Se va hacia el recipiente.
—Mira, ya está cambiando. El vinagre ya está empezando a trabajar y la carne se está poniendo más fina.
Suena I Can’t Get no Satisfaction.
Los lomos han pasado de su color blanco a uno rosado. Los retira y los pone sobre un papel absorbente. Después les delinea los bordes con un cuchillo japonés y con una brocha los barniza con una mezcla de agua, soja y vinagre. El vinagre es fundamental en su cocina: “Me vuelve loco. Creo que, si me lo quitas, dejo la cocina. La acidez mantiene vivo el paladar, lo estimula”. El barniz le da sabor a los lomos y, sobre todo, forma una película protectora sobre su piel que evita que la sardina se cueza de más cuando luego la cocina en la salamandra.
En paralelo, enciende una pieza de carbón. Cuando retira los lomos de la salamandra, usa el carbón para sellarlos antes de darles otra pasada de soja y vinagre que los deja brillantes. Los presenta en un plato de barro blanco y los acompaña con un montoncillo de hojas de romero seco; con parsimonia ceremonial, las prende con el carbón y los lomos de sardina van cogiendo el aroma del humo.

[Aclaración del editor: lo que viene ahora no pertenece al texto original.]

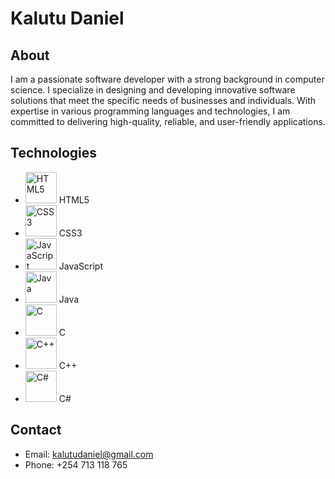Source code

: # Kalutu Daniel

## About
I am a passionate software developer with a strong background in computer science. I specialize in designing and developing innovative software solutions that meet the specific needs of businesses and individuals. With expertise in various programming languages and technologies, I am committed to delivering high-quality, reliable, and user-friendly applications.

## Technologies
- <img src="https://upload.wikimedia.org/wikipedia/commons/3/38/HTML5_Badge.svg" alt="HTML5" width="50px" height="50px" /> HTML5
- <img src="https://upload.wikimedia.org/wikipedia/commons/6/62/CSS3_logo.svg" alt="CSS3" width="50px" height="50px" /> CSS3
- <img src="https://upload.wikimedia.org/wikipedia/commons/9/99/Unofficial_JavaScript_logo_2.svg" alt="JavaScript" width="50px" height="50px" /> JavaScript
- <img src="https://upload.wikimedia.org/wikipedia/en/3/30/Java_programming_language_logo.svg" alt="Java" width="50px" height="50px" /> Java
- <img src="https://upload.wikimedia.org/wikipedia/commons/1/19/C_Logo.png" alt="C" width="50px" height="50px" /> C
- <img src="https://upload.wikimedia.org/wikipedia/commons/1/18/ISO_C%2B%2B_Logo.svg" alt="C++" width="50px" height="50px" /> C++
- <img src="https://upload.wikimedia.org/wikipedia/commons/4/4f/Csharp_Logo.png" alt="C#" width="50px" height="50px" /> C#


## Contact
- Email: kalutudaniel@gmail.com
- Phone: +254 713 118 765

<!---
Kalutu/Kalutu is a ✨ special ✨ repository because its `README.md` (this file) appears on your GitHub profile.
You can click the Preview link to take a look at your changes.
--->
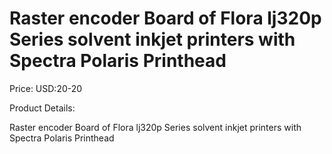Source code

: # Raster encoder Board of Flora lj320p Series solvent inkjet printers with Spectra Polaris Printhead

Price: USD:20-20

Product Details:

Raster encoder Board of Flora lj320p Series solvent inkjet printers with Spectra Polaris Printhead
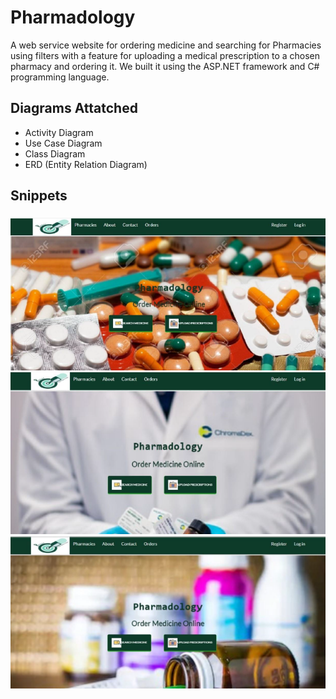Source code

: # Pharmadology
A web service website for ordering medicine and searching for Pharmacies using filters with a feature for uploading a medical prescription to a chosen pharmacy and ordering it. We built it using the ASP.NET framework and C# programming language.


## Diagrams Attatched
* Activity Diagram
* Use Case Diagram
* Class Diagram
* ERD (Entity Relation Diagram)

## Snippets
### 
![image](images/2.PNG)
![image](images/1.PNG)
![image](images/3.PNG)
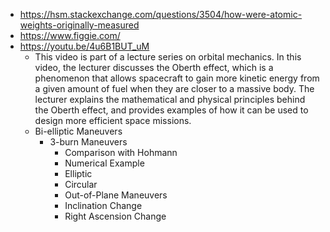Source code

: - https://hsm.stackexchange.com/questions/3504/how-were-atomic-weights-originally-measured
- https://www.figgie.com/
- https://youtu.be/4u6B1BUT_uM
	- This video is part of a lecture series on orbital mechanics. In this video, the lecturer discusses the Oberth effect, which is a phenomenon that allows spacecraft to gain more kinetic energy from a given amount of fuel when they are closer to a massive body. The lecturer explains the mathematical and physical principles behind the Oberth effect, and provides examples of how it can be used to design more efficient space missions.
	- Bi-elliptic Maneuvers
		- 3-burn Maneuvers
		   * Comparison with Hohmann
		   * Numerical Example
		   * Elliptic
		   * Circular
		   * Out-of-Plane Maneuvers
		   * Inclination Change
		   * Right Ascension Change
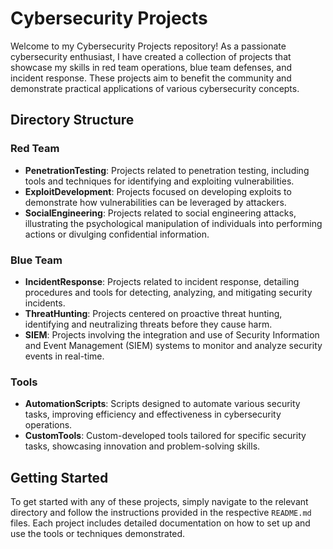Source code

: # Cybersecurity Projects

Welcome to my Cybersecurity Projects repository! As a passionate cybersecurity enthusiast, I have created a collection of projects that showcase my skills in red team operations, blue team defenses, and incident response. These projects aim to benefit the community and demonstrate practical applications of various cybersecurity concepts.

## Directory Structure

### Red Team
- **PenetrationTesting**: Projects related to penetration testing, including tools and techniques for identifying and exploiting vulnerabilities.
- **ExploitDevelopment**: Projects focused on developing exploits to demonstrate how vulnerabilities can be leveraged by attackers.
- **SocialEngineering**: Projects related to social engineering attacks, illustrating the psychological manipulation of individuals into performing actions or divulging confidential information.

### Blue Team
- **IncidentResponse**: Projects related to incident response, detailing procedures and tools for detecting, analyzing, and mitigating security incidents.
- **ThreatHunting**: Projects centered on proactive threat hunting, identifying and neutralizing threats before they cause harm.
- **SIEM**: Projects involving the integration and use of Security Information and Event Management (SIEM) systems to monitor and analyze security events in real-time.

### Tools
- **AutomationScripts**: Scripts designed to automate various security tasks, improving efficiency and effectiveness in cybersecurity operations.
- **CustomTools**: Custom-developed tools tailored for specific security tasks, showcasing innovation and problem-solving skills.

## Getting Started

To get started with any of these projects, simply navigate to the relevant directory and follow the instructions provided in the respective `README.md` files. Each project includes detailed documentation on how to set up and use the tools or techniques demonstrated.
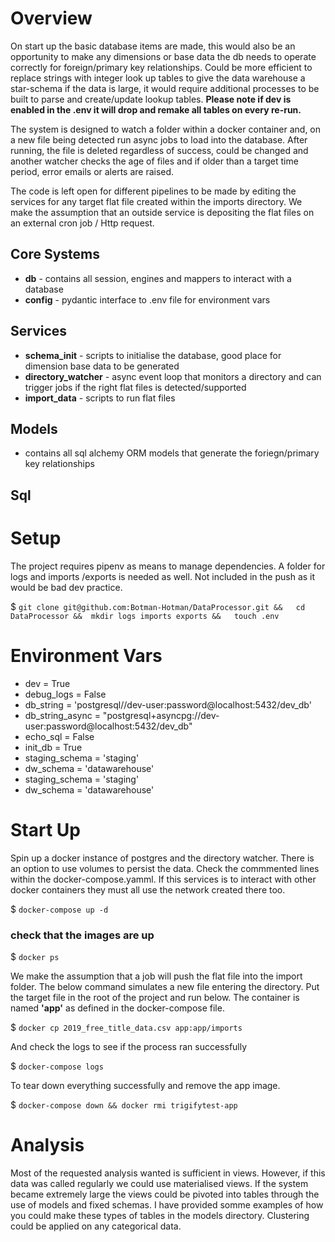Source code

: # Overview
On start up the basic database items are made, this would also be an opportunity to make any dimensions or base data the db needs to operate correctly for foreign/primary key relationships. 
Could be more efficient to replace strings with integer look up tables to give the data warehouse a star-schema if the data is large, 
it would require additional processes to be built to parse and create/update lookup tables. 
**Please note if dev is enabled in the .env it will drop and remake all tables on every re-run.**

The system is designed to watch a folder within a docker container and, on a new file being detected run async jobs to load into the database.
After running, the file is deleted regardless of success, could be changed and another watcher checks the age of files and if older than a target time period, error emails or alerts are raised. 

The code is left open for different pipelines to be made by editing the services for any target flat file created within the imports directory.
We make the assumption that an outside service is depositing the flat files on an external cron job / Http request.

## Core Systems
* **db** - contains all session, engines and mappers to interact with a database
* **config** - pydantic interface to .env file for environment vars

## Services
* **schema_init** - scripts to initialise the database, good place for dimension base data to be generated
* **directory_watcher** - async event loop that monitors a directory and can trigger jobs if the right flat files is detected/supported
* **import_data** - scripts to run flat files

## Models
* contains all sql alchemy ORM models that generate the foriegn/primary key relationships

## Sql

# Setup
The project requires pipenv as means to manage dependencies. A folder for logs and imports /exports is needed as well. Not included in the push as it would be bad dev practice.

$ `
git clone git@github.com:Botman-Hotman/DataProcessor.git &&  
cd DataProcessor && 
mkdir logs imports exports &&  
touch .env
`

# Environment Vars
*  dev = True
*  debug_logs = False
*  db_string = 'postgresql//dev-user:password@localhost:5432/dev_db'
*  db_string_async = "postgresql+asyncpg://dev-user:password@localhost:5432/dev_db"
*  echo_sql = False
*  init_db = True
*  staging_schema = 'staging'
*  dw_schema = 'datawarehouse'
*  staging_schema = 'staging'
*  dw_schema = 'datawarehouse'

# Start Up
Spin up a docker instance of postgres and the directory watcher. 
There is an option to use volumes to persist the data. Check the commmented lines within the docker-compose.yamml. 
If this services is to interact with other docker containers they must all use the network created there too.

$ `docker-compose up -d`

### check that the images are up
$ `docker ps`

We make the assumption that a job will push the flat file into the import folder. The below command simulates a new file entering the directory.
Put the target file in the root of the project and run below. The container is named **'app'** as defined in the docker-compose file.

$ `docker cp 2019_free_title_data.csv app:app/imports`

And check the logs to see if the process ran successfully

$ `docker-compose logs`

To tear down everything successfully and remove the app image.

$ `docker-compose down && docker rmi trigifytest-app`

# Analysis
Most of the requested analysis wanted is sufficient in views. However, if this data was called regularly we could use materialised views.
If the system became extremely large the views could be pivoted into tables through the use of models and fixed schemas. 
I have provided somme examples of how you could make these types of tables in the models directory. Clustering could be applied on any categorical data. 




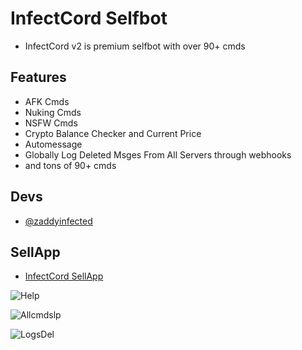 
# InfectCord Selfbot

- InfectCord v2 is premium selfbot with over 90+ cmds


## Features

- AFK Cmds
- Nuking Cmds
- NSFW Cmds
- Crypto Balance Checker and Current Price
- Automessage 
- Globally Log Deleted Msges From All Servers through webhooks
- and tons of 90+ cmds

## Devs

- [@zaddyinfected](https://www.github.com/zaddyinfected)


## SellApp
- [InfectCord SellApp](https://infected.store/infectcord)

![Help](https://cdn.discordapp.com/attachments/1146300055498784819/1146303735765676073/image.png)

![Allcmdslp](https://cdn.discordapp.com/attachments/1146300055498784819/1149885846368034886/image.png)

![LogsDel](https://cdn.discordapp.com/attachments/1143259404926455820/1154098367291473940/image.png)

Probamos la sardina que nos ha preparado Iván Domínguez.
Su sabor primario no ha sido violentado y los sabores que ha incorporado son agradables, discretos. En la lengua se combinan con mucho amor la viscosidad de la piel y la textura melosa que ha adquirido la carne. En el restaurante NaDo suena Personal Jesus, de Depeche Mode.
—Vaya, ahora la sardina parece un producto de lujo —le decimos.
—Ya era un producto de lujo —sonríe orgulloso el corsario.